# Work task
Select and reproduce each line of the listing below that bears the string "fill".

^^^^

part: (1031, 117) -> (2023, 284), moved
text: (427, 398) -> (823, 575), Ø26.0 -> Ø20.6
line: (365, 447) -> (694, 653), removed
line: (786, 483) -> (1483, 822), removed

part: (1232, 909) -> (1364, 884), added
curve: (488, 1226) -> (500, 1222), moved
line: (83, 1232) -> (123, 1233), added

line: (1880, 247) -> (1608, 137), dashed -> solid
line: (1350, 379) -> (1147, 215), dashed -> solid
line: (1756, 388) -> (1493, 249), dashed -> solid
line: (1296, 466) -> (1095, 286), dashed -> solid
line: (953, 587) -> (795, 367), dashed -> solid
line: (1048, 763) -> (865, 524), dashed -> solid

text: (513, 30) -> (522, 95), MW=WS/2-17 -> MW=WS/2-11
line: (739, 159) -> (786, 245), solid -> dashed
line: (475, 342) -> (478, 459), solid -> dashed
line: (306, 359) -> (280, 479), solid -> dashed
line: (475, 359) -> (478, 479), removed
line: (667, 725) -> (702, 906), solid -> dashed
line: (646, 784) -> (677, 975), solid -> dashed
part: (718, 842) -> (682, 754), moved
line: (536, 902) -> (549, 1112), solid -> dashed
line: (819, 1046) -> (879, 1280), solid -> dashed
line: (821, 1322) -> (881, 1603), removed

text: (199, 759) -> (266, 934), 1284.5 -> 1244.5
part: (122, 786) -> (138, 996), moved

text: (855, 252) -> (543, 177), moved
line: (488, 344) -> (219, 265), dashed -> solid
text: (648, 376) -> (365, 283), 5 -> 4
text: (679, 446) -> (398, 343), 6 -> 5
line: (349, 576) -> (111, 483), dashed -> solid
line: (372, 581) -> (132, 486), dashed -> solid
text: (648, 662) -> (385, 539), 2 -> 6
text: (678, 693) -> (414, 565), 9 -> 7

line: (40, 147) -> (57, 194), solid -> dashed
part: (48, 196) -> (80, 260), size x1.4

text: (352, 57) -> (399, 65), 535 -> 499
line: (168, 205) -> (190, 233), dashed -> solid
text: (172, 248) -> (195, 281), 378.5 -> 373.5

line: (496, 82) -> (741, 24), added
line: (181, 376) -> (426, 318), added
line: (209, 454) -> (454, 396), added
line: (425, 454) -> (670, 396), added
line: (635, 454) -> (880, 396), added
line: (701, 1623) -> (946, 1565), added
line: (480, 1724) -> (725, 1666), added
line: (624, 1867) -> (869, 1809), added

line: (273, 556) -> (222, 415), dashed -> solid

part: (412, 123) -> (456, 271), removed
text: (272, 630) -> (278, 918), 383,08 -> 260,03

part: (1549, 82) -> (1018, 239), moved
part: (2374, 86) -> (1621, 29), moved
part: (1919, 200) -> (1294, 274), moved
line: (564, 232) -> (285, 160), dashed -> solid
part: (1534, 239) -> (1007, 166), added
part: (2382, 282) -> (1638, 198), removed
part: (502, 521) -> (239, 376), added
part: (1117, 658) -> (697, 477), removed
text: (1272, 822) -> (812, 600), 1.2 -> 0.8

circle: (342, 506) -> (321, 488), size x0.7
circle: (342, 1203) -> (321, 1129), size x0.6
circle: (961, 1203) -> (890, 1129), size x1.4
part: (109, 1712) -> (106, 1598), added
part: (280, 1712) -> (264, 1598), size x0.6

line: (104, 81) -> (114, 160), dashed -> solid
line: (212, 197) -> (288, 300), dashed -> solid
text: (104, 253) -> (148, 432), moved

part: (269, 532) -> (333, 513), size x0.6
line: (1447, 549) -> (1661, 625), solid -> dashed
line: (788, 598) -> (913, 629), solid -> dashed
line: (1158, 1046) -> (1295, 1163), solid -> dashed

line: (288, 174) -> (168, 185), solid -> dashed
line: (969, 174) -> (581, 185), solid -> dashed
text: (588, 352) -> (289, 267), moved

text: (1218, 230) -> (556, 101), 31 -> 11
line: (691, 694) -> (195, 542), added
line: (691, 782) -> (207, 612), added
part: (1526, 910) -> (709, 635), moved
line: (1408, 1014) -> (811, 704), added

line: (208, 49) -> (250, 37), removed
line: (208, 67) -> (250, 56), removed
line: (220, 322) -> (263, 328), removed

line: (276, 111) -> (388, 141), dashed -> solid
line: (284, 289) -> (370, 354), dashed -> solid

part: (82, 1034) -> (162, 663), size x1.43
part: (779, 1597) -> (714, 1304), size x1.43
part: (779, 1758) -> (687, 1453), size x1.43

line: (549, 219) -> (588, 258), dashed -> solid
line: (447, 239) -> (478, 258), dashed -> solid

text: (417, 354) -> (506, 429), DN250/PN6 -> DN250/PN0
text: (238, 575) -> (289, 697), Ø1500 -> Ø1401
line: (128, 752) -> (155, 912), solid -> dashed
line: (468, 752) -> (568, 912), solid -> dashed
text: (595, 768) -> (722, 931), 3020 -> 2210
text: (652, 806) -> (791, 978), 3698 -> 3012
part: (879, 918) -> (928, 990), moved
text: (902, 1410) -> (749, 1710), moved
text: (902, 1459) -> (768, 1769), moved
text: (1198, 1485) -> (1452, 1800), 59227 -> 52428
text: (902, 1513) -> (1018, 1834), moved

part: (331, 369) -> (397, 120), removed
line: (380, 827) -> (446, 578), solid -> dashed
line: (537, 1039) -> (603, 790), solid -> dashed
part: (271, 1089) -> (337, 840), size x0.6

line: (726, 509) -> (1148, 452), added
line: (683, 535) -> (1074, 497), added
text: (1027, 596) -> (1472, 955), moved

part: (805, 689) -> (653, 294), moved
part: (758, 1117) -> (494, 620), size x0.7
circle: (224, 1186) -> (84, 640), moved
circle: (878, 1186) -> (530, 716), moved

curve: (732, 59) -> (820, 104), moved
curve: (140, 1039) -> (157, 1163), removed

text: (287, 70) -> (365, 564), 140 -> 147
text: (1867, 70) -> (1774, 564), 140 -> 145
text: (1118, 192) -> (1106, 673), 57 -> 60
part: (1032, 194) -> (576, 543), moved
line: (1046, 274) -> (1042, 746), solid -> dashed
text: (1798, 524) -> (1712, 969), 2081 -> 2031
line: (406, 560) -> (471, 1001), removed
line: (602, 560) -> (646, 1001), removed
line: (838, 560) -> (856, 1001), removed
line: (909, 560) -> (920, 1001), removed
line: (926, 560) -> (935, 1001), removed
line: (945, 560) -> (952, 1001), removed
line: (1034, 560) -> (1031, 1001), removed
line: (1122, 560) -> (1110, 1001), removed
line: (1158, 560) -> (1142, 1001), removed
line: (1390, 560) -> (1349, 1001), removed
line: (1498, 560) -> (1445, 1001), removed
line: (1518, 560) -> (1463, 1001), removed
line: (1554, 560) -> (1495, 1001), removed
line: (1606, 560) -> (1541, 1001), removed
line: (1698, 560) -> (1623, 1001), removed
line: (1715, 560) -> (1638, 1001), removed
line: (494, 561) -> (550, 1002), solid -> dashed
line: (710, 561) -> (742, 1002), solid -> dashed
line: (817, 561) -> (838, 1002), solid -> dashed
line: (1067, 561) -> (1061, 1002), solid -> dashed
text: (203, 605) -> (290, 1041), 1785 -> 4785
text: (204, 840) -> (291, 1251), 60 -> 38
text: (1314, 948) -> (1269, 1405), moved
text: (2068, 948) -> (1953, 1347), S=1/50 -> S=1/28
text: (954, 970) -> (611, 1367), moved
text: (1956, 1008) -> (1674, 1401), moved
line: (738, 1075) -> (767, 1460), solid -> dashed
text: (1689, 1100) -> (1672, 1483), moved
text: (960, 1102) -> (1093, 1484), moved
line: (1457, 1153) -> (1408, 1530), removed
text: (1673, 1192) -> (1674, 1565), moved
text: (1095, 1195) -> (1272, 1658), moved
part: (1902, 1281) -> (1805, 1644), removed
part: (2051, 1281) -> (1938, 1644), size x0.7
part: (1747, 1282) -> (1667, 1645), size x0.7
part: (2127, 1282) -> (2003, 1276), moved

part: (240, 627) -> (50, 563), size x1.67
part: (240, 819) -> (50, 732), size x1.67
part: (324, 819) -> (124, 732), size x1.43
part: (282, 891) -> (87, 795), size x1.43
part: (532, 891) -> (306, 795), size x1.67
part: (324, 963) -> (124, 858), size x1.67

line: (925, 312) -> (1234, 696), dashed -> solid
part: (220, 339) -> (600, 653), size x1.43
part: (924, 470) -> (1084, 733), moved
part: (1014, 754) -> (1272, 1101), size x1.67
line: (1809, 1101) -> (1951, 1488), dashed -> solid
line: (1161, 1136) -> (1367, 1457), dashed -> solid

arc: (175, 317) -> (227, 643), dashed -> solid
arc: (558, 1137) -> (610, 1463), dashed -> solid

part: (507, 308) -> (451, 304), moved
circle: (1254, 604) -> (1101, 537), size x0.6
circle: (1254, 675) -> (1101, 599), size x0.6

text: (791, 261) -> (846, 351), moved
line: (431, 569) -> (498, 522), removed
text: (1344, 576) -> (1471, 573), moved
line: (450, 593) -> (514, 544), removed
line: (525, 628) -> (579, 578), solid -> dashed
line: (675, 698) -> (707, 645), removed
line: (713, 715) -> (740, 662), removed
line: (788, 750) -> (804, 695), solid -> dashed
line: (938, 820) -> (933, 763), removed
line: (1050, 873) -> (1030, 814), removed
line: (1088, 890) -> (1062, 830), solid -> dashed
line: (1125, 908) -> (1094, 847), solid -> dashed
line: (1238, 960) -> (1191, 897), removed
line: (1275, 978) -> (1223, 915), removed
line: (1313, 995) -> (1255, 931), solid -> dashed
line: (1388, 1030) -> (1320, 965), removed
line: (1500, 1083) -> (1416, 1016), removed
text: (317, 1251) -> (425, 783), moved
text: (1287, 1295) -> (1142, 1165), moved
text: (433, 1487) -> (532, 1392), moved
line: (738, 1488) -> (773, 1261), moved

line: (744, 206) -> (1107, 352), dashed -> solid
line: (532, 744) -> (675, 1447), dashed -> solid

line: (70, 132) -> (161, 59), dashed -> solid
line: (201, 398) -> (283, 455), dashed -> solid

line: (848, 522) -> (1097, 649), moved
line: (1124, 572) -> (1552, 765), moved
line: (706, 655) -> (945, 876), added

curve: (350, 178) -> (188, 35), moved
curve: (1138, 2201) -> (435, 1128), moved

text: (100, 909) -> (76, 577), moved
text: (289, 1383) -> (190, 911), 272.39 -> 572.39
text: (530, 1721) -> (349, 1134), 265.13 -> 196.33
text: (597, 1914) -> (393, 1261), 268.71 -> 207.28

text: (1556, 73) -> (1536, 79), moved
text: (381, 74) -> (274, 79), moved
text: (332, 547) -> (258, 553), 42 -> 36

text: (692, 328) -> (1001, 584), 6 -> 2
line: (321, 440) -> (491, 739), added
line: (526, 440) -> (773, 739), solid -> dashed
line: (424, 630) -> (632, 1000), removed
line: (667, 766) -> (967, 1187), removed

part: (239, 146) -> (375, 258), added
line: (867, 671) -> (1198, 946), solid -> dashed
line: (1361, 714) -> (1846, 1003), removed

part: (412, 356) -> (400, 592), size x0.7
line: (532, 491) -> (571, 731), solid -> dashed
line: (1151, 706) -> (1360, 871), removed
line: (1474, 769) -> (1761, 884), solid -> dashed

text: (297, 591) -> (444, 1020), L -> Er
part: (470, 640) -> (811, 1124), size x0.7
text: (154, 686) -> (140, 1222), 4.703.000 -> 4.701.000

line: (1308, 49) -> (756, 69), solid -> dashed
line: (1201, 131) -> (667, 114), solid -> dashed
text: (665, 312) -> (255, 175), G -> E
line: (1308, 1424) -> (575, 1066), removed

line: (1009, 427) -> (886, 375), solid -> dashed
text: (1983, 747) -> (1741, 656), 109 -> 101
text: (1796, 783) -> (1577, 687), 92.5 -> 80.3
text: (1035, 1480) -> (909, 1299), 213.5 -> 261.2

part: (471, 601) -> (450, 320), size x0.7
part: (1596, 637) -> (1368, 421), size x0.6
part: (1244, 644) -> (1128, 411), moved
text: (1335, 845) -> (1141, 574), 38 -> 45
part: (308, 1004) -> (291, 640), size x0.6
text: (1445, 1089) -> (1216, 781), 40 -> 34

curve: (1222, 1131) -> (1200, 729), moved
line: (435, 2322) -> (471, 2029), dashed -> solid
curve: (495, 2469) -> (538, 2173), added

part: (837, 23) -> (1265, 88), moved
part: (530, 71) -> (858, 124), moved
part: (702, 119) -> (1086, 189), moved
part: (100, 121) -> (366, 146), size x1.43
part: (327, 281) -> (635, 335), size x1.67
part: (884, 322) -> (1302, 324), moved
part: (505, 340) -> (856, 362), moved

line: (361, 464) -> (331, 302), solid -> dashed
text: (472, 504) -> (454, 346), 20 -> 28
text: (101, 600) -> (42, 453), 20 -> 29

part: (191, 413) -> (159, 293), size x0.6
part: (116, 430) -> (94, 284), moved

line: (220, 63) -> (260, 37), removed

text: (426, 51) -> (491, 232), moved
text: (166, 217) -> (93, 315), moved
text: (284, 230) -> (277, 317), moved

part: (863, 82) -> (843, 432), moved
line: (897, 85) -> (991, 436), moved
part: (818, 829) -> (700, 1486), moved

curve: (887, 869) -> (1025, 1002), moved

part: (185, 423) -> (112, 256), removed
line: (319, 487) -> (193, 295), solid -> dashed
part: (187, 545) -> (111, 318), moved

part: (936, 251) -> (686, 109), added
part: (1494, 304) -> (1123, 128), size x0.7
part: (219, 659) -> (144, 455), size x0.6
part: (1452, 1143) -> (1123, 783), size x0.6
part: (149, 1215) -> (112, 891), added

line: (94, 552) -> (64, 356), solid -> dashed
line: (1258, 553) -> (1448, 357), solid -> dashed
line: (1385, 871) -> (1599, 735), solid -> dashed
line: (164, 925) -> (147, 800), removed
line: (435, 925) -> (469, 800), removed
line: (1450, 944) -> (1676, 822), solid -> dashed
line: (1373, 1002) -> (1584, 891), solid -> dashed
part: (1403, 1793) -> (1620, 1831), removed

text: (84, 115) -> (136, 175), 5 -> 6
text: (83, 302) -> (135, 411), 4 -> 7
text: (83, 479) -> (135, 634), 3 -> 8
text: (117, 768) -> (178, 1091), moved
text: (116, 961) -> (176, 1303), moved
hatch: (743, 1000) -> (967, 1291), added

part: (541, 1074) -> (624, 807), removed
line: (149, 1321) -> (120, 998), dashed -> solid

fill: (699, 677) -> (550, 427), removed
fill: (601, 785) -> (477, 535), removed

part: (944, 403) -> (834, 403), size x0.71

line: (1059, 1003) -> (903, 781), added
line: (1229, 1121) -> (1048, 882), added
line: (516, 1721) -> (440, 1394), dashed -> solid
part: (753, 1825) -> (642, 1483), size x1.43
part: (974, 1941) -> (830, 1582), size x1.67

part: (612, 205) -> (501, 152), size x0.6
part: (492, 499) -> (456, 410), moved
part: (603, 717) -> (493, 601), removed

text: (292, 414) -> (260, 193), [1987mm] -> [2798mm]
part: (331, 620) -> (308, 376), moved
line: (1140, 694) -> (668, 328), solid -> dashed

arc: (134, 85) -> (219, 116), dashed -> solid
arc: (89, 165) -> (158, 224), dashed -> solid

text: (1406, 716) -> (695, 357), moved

^^^^

# Answer section
fill: (699, 677) -> (550, 427), removed
fill: (601, 785) -> (477, 535), removed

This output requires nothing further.